Segment Start: Task input
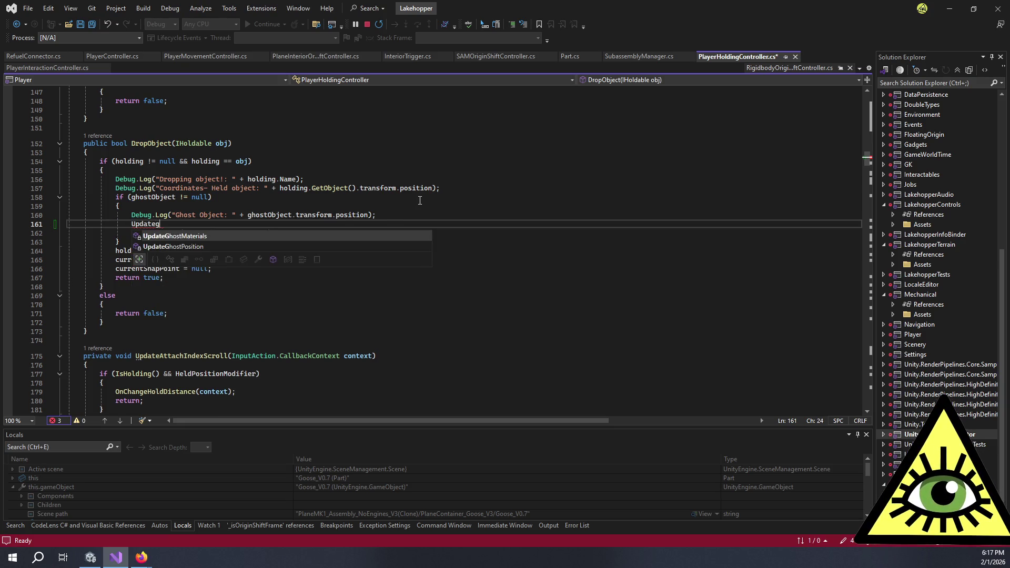
{"action": "type", "text": "tP"}
{"action": "key", "text": "Tab"}
{"action": "type", "text": "();"}
{"action": "key", "text": "ctrl+s"}
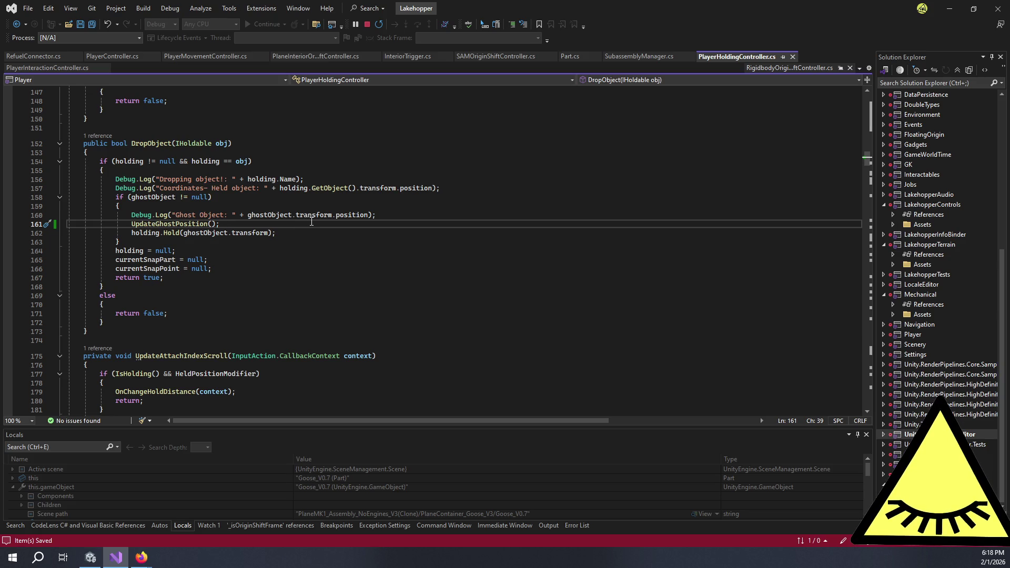
{"action": "mouse_move", "coordinate": [313, 223]}
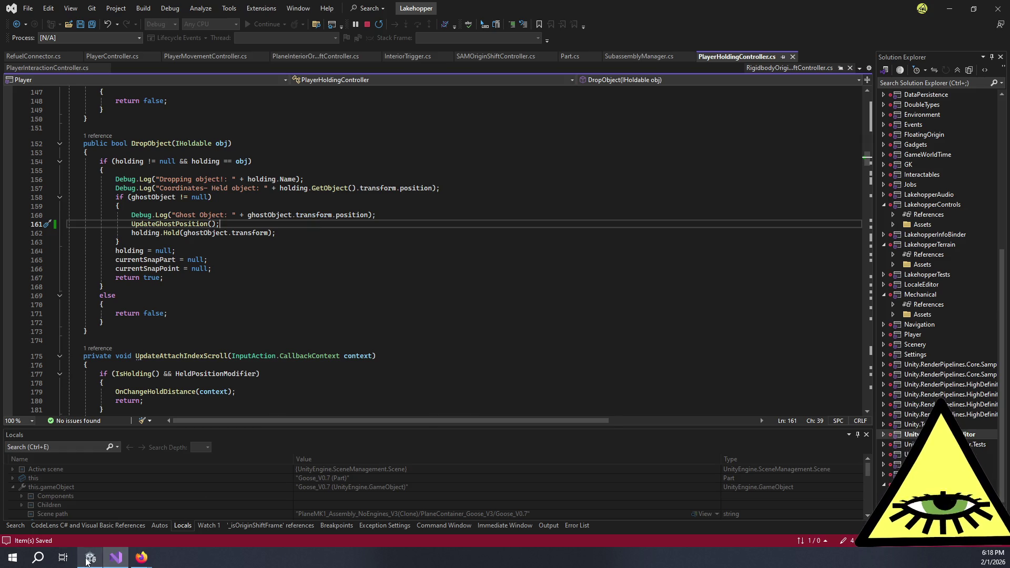
Step: Bring Unity to the front and select SceneLoadSettings in the Hierarchy to view its load settings
{"action": "mouse_move", "coordinate": [87, 561]}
Segment End: Task input
Work request:
Would you please repeat all the data word for word, but without the pictures?

Expected answer:
{"action": "type", "text": "tP"}
{"action": "key", "text": "Tab"}
{"action": "type", "text": "();"}
{"action": "key", "text": "ctrl+s"}
{"action": "mouse_move", "coordinate": [313, 223]}
Step: Bring Unity to the front and select SceneLoadSettings in the Hierarchy to view its load settings
{"action": "mouse_move", "coordinate": [87, 561]}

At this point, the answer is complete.